Based on what was known of Johnson’s plans last week, UK in a Changing Europe estimated that they would make Britons more than 6% poorer on a per capita basis than staying in the EU – equivalent to 2,000 pounds per year in the medium term.
May’s deal would have reduced income by just under 5% per head, while a so-called no-deal Brexit – which would leave Britain trading purely on World Trade Organization terms – would lower incomes by just over 8%.
Anand Menon, UK in a Changing Europe’s director, said the estimates did not need to be changed significantly after Thursday’s deal. He expected Johnson to push back against the ‘level playing field’ requirements on regulatory alignment that the EU wants in a close future trading relationship.

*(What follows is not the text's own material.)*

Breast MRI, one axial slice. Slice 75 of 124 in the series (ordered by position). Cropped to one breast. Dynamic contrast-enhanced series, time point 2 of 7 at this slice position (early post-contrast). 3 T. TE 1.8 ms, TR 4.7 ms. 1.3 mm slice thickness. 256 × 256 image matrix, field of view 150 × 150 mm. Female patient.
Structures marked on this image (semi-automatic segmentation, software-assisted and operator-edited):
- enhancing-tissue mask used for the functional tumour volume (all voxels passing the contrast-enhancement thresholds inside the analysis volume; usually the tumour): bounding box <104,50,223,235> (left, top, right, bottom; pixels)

By contrast, the opposition Labour Party has said it would seek a closer trading relationship with more alignment with EU rules on the environment and worker protections if it was in charge of talks after Britain left the EU.
British finance minister Sajid Javid rejected attempts to show Johnson’s deal would have a bigger hit on the economy than May’s one, saying it was “self evident” that it would end the uncertainty that has held back company investment.
Javid, speaking to reporters in Washington, also said Johnson’s plan offered more promise for striking trade agreements with countries around the world because of the more distant proposed relationship with the EU.
If Britain leaves the EU on Oct. 31, as scheduled, Johnson’s agreement ensures a transition period lasting until at least the end of 2020 during which there will be no big economic change.
This period can be extended until the end of 2022, while Britain and the EU negotiate a new trade arrangement with fewer shared rules and new restrictions on cross-border trade in goods and services.
Financial markets have reacted positively to the deal, as it lowers the risk of a disruptive no-deal Brexit.
But Dean Turner, an economist with UBS Wealth Management, said that although it might give a brief fillip to British growth, there was too much uncertainty about the longer-term trading environment to revive moribund business investment.
“I wouldn’t be getting the flags out just yet,” he said. “I think we will see a little bump in activity, but not anything that will be meaningful enough to get the UK out of a weak growth trend.”
The Centre for European Reform estimated that Britain’s economy was already nearly 3% smaller than it would have been if it had voted to stay in the EU in June 2016’s referendum.
While the bulk of the Johnson deal was seen as largely the same as that agreed between the EU and May, analysts noted that May’s aspirations for a close future trading arrangement had been watered down in the political declaration accompanying it.
Whereas the May version aspired to “as close as possible” a future trading relationship with the EU, that line was replaced by merely “ambitious” in the revised text.
“Theresa May’s deal would have ended up in a softer arrangement than just a free trade agreement,” Alex Stojanovic of the Institute for Government said.
“This government appears to want an FTA and that is very different: that means there would still be regulatory barriers particularly in goods between Great Britain and the EU.”
Rachel Kent, a financial services lawyer at Hogan Lovells, said the original political declaration already tied regulatory alignment to market access in a future UK trade deal with the EU, Britain’s biggest financial services customer.
But the revision made this more explicit, she said. British regulators have said they do not want to become ‘rule takers’ rather than rulemakers after Brexit, increasing the chance of divergence and barriers between British and EU financial services markets.
Stojanovic added that Britain’s new freedom to sign its own bilateral trade deals around the world was unlikely to offset the lost economic activity.
“If the UK did a deal with everybody … it would benefit in 15 years the UK GDP by 0.2%. Most free trade agreements do not benefit GDP very much.”